There was a crazy family stall downstairs at the back, I didn't get a leaflet to see who they were, but the mum bakes loaf upon loaf upon loaf of totally delicious moist dense vegan fruit cake bread stuff! She sells at markets around London, and I would so go all the way up there to buy another one! I bought an apple, plum and oat cake and some peanut, seaweed, almond and soy milk. Oh my god, it tastes like angels. It's really thick and sweet and wonderful. Made me feel SUPER after just a mouthful! I could feel it making my insides happy. I'm going to try making some. Not my own, sicko! Lamenting the thought of running out of that milk and cake though. Serious rationing with those!

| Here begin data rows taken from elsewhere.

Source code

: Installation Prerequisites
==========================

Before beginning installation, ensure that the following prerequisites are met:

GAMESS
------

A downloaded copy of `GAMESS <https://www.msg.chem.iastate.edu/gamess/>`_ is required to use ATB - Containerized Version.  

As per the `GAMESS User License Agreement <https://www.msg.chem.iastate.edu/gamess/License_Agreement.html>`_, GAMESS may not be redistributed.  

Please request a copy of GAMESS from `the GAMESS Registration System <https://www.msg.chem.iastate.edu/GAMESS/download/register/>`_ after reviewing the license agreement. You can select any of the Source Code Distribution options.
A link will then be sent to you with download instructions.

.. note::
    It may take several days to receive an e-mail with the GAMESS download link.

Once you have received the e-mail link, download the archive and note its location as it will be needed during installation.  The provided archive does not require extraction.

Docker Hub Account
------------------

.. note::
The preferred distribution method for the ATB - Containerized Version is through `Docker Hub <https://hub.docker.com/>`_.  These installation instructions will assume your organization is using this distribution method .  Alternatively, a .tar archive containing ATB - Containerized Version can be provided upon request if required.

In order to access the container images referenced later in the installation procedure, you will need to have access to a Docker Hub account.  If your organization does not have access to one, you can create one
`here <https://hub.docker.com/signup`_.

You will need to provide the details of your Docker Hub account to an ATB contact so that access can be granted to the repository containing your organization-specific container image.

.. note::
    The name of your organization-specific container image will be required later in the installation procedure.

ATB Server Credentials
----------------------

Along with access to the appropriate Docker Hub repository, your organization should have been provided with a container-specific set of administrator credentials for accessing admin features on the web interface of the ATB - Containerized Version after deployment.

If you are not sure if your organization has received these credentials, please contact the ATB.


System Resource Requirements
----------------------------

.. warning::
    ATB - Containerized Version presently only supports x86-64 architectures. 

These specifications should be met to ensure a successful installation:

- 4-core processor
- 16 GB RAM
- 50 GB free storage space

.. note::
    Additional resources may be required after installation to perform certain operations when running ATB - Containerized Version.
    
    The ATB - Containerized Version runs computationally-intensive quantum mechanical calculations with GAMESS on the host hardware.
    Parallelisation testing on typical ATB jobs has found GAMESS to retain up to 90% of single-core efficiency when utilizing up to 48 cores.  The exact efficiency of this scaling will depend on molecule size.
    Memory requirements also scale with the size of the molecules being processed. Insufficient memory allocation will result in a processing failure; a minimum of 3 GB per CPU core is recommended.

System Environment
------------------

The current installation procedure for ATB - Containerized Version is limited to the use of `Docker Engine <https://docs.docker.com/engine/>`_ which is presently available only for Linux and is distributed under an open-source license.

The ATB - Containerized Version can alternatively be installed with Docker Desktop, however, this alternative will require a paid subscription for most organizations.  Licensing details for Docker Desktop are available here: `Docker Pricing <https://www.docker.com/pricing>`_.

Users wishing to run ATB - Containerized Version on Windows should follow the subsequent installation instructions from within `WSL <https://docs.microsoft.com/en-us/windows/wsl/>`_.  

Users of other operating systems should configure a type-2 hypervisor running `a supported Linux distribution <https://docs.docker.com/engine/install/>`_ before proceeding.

One last thing before I finish what I started on the train back home. Yes, I fell asleep, mouth wide open, catching flies, BY MYSELF, on the train home. And my brain is screaming for sweet slumber. But I cannot sleep until I let you know about Aunty Jee. Holy mother of fuck. I can safely say that I fucking love curry, I've had a few too many in my day. Hers is the best I have ever tried. I had some Soy madras and some aubergine curry as tasters, nearly cried into her daughter's arms about how good it is, and then had to buy a curry wrap about it. Seriously delightful. They don't use preservatives, flavours or cream or ghee or any nonsense at all whatsoever and you can really taste it. I am going to dream about that curry tonight. They only sell it in health stores with freezers, I think. There's a store locator on the sight anyway. I honestly suggest you go out right now and get some. Your life isn't complete without!

Ah, I wanted to write a better blog about how awesome today was, but I didn't realise I'd be so tired when I got in! Hooo! Hopefully you got the gist though. I'll post more links at a later date, mate.